In less-than-linear time, find the duplicate in a sorted array

Question

Today, an interviewer asked me this question. My immediate response was that we could simply do a linear search, comparing the current element with the previous element in the array. He then asked me how the problem could be solved in less-than-linear time.

Assumptions

• The array is sorted
• There is only one duplicate
• The array is only populated with numbers [0, n], where n is the length of the array.
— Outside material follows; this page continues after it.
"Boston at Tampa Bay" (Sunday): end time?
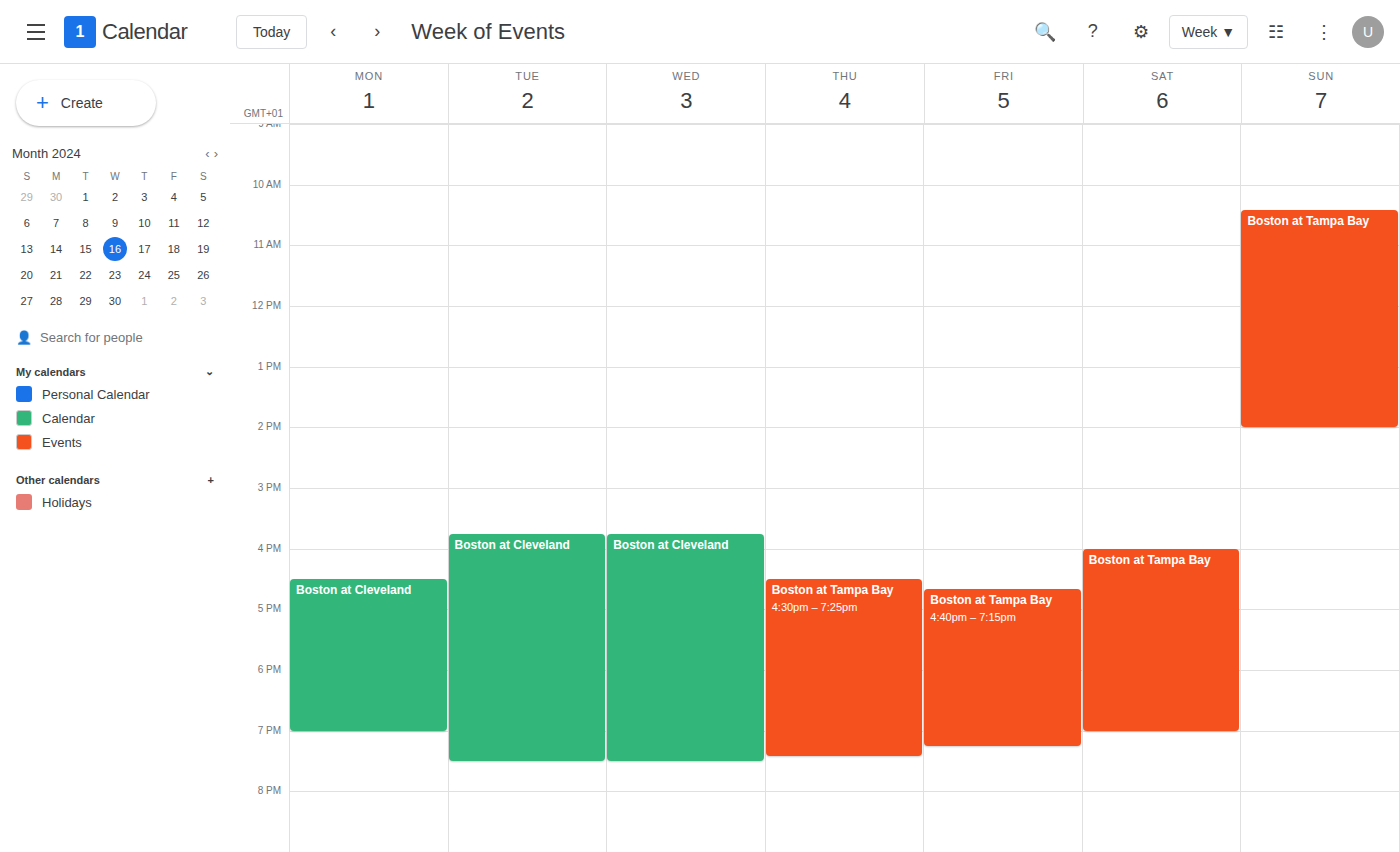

Example array: [0,1,2,3,4,5,6,7,8,8,9]

I attempted to come up with a divide-and-conquer algorithm to solve this, but I'm not confident that it was the right answer. Does anyone have any ideas?

Answer 1

Can be done in O(log N) with a modified binary search:

Start in the middle of the array: If array[idx] < idx the duplicate is to the left, otherwise to the right. Rinse and repeat.

Answer 2

If no number is missing from the array, as in the example, it's doable in O(log n) with a binary search. If a[i] < i, the duplicate is before i, otherwise it's after i.

If there is one number absent and one duplicate, we still know that if a[i] < i the duplicate must be before i and if a[i] > i, the absent number must be before i and the duplicate after. However, if a[i] == i, we don't know if missing number and duplicate are both before i or both after i. I don't see a way for a sublinear algorithm in that case.

Answer 3

I attempted to come up with a divide-and-conquer algorithm to solve this, but I'm not confident that it was the right answer.

Sure, you could do a binary search.

If arr[i/2] >= i/2 then the duplicate is located in the upper half of the array, otherwise it is located in the lower half.

while (lower != upper)
    mid = (lower + upper) / 2
    if (arr[mid] >= mid)
        lower = mid
    else
        upper = mid-1

Since the array between lower and upper is halved in each iteration, the algorithm runs in O(log n).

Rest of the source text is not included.